ImageInputStream ist ein Interface und hat mit dem eigentlichen InputStream leider so gut wie gar nichts zu tun.

Gibt es trotzdem eine Möglichkeit von ImageInputStream in InputStream zu konvertieren?

Danke


----------



## Illuvatar (21. Feb 2005)

Ich kenne keine Möglichkeit, aber ich sehe auch keinen Sinn darin. Du könntest dir dann doch auch direkt einen InputStream machen.


----------



## KSG9|sebastian (21. Feb 2005)

wozu willst du nen InputStream und keinen ImageInputStream ?


----------



## Guest (24. Feb 2005)

Ich habe OpenSource-Klassen die ich verwenden muss (Bedingung). Eine dieser Klassen kann mit einem ImageInputStream nicht anfangen und benötigt einen InputStream.

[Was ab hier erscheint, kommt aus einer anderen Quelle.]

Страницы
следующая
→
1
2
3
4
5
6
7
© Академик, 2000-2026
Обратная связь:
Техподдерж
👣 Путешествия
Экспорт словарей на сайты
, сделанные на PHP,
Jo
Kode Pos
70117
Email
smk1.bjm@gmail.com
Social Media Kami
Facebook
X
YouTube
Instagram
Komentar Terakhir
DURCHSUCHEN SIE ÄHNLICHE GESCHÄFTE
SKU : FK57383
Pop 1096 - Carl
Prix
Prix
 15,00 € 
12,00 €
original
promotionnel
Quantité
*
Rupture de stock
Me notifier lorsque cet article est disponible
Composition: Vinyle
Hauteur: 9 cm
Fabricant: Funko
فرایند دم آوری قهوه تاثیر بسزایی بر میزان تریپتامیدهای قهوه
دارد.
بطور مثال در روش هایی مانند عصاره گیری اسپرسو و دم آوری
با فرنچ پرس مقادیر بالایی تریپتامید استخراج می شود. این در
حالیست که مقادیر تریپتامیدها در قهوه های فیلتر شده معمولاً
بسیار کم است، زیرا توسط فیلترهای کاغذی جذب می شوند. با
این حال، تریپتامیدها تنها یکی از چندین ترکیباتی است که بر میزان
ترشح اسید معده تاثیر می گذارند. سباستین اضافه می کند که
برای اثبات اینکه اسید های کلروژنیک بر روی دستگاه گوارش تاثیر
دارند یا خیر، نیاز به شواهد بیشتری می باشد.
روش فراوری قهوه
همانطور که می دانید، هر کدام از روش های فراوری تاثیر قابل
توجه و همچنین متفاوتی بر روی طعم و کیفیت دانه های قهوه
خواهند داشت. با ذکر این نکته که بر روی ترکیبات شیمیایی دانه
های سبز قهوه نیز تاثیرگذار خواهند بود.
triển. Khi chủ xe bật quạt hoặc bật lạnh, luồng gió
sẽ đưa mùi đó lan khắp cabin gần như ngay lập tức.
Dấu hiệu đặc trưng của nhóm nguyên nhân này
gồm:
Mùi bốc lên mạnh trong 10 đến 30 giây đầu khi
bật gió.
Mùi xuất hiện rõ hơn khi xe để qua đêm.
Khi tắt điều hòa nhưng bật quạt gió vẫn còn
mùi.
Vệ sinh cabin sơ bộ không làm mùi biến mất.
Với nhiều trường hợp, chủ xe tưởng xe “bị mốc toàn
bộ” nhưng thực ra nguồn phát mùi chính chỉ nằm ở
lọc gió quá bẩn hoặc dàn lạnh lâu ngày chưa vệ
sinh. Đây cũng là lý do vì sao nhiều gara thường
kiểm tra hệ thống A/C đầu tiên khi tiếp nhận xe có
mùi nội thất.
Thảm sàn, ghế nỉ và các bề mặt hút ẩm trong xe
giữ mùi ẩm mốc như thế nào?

Diese Klasse ist aber essentiell für die weitere Entwicklung.

Es gibt mehrere Möglichkeiten dies Problem zu lösen.

1. Konvertierung von ImageInputStream in InputStream
2. keinen ImageInputStream verwenden sondern gleich einen InputStream aus der Datei lesen

Dabei darf aber die Image-IO Architektur welche Java zur Verfügung stellt nicht verletzt werden.

Meine Frage ist jetzt, ob Punkt 1 oder Punkt 2 zu realisieren sind, oder ob es sogar einen weiteren Lösungsweg gibt.
Wobei 1. höchstwahrscheinlich nicht funktionieren wird, da ich mittlwerweile alles ausprobiert habe

Vielen Dank

obiwan


----------